For the first time in two years, the Kenyon College Players (KCP) put on an indoor shadowcast of “The Rocky Horror Picture Show” to a filled audience in Rosse Hall on Saturday night. Students lined up for the show hours before it began, anxiously awaiting the popular Kenyon staple. As is Kenyon tradition for Rocky Horror, the 1975 film played on a projector upstage, while KCP lip-synced and pantomimed in front of it.
The level of excitement for the show was impressive, and because there was no ticketing system, people began to line up in front of Rosse more than two hours before the show started. The time it took to get into Rosse sparked some frustration, especially since there was only one showing and Rocky Horror is one of the most popular events of the year. However, waiting in line for the doors to open became part of the experience: People brought camping chairs, blankets and speakers to make the waiting worthwhile, and it evolved into a social event.

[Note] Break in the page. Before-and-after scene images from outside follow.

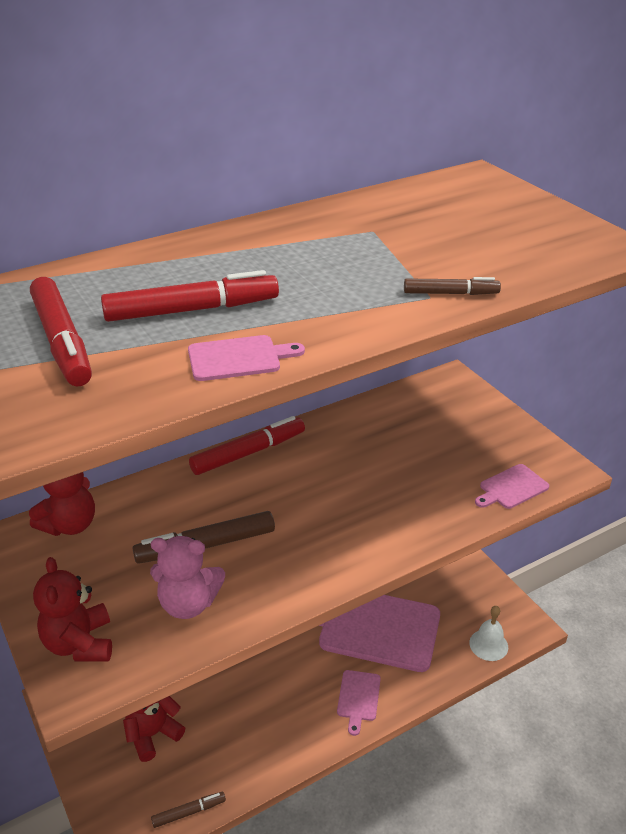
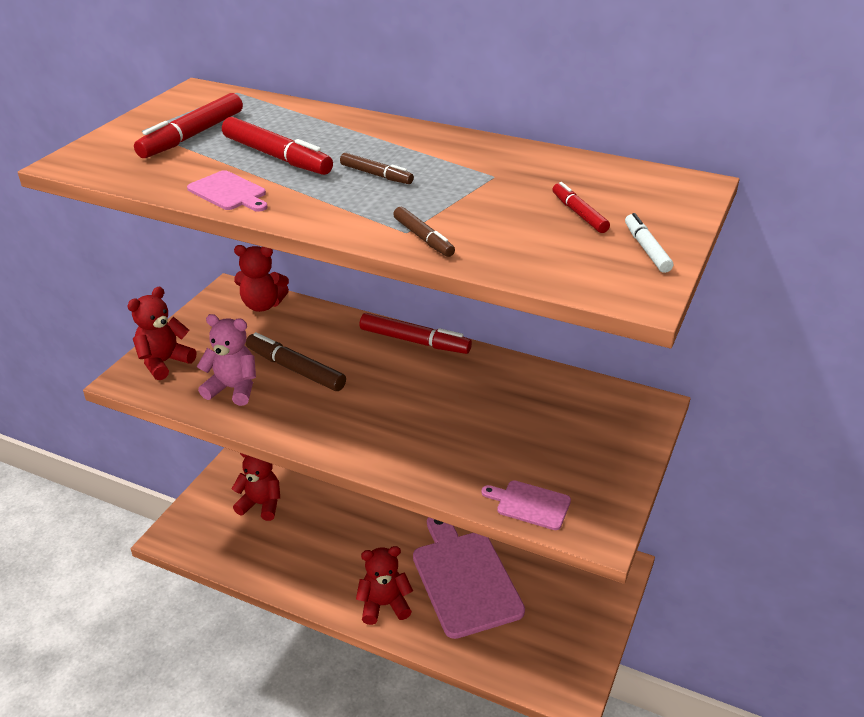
camera: 55 degrees right, 0 degrees up
pink teddy bear [150,536,225,619] -> pink teddy bear turned 135 degrees clockwise [197,314,256,406]
brown marker [151,792,226,828] -> brown marker moved to [340,153,414,184]
pink cutting board [337,670,381,736] -> red teddy bear [356,546,413,625]
white bell [469,606,508,661] -> none
none -> red marker [552,182,610,233]
none -> white marker [625,213,673,273]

Most students who attended were dressed like the characters in “Rocky” –– corsets and fishnets were a popular choice, and many wore underwear or sported all black with bold makeup. Some students had a “V” drawn on them in lipstick to indicate their Rocky Horror “virginity.” The culture that “Rocky Horror” inspires is one of self-expression, a celebration of sexuality and individual freedom, which both the cast and the audience embodied perfectly.
The production itself was impressive: The costuming was perfectly raunchy, and KCP found creative ways to mimic the screen while keeping the props simple. During the more provocative scenes, KCP used blankets and lighting to create a shadow projection on stage that the actors hid behind while pantomiming the scene. The choreography lived up to the movie as well, and every song was so much fun to watch that people were dancing in the crowd.

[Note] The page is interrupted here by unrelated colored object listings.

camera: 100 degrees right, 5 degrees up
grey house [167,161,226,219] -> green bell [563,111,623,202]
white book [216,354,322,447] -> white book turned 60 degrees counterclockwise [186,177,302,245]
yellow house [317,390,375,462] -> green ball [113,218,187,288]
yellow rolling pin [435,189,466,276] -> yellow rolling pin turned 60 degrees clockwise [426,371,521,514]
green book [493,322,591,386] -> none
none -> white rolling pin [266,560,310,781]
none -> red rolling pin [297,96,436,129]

While KCP did an amazing job, a major part of the show was largely missing, which was the audience callouts. There were a few that could be easily picked up from watching the show, but a big part of the “Rocky Horror” tradition is the second “script” that is usually yelled from the theater seats. Many of the callouts come before one of the characters speak, often asking ridiculous questions to make it seem like they are answering it. There were a few times that members of the audience knew the right things to say, but compared to most other productions of Rocky Horror, these were mostly absent, particularly since the pandemic made it so this was the first time for a lot of the attendees.
Regardless, the show was a big success and the highlight of Halloweekend for many of those who went to see it. This tradition is so much fun and anyone who didn’t make it inside the building doors should definitely try to experience Rocky Horror in the future. It is a cultural phenomenon that has become iconic to the queer community, and KCP provided the chaotic energy that the show is famous for.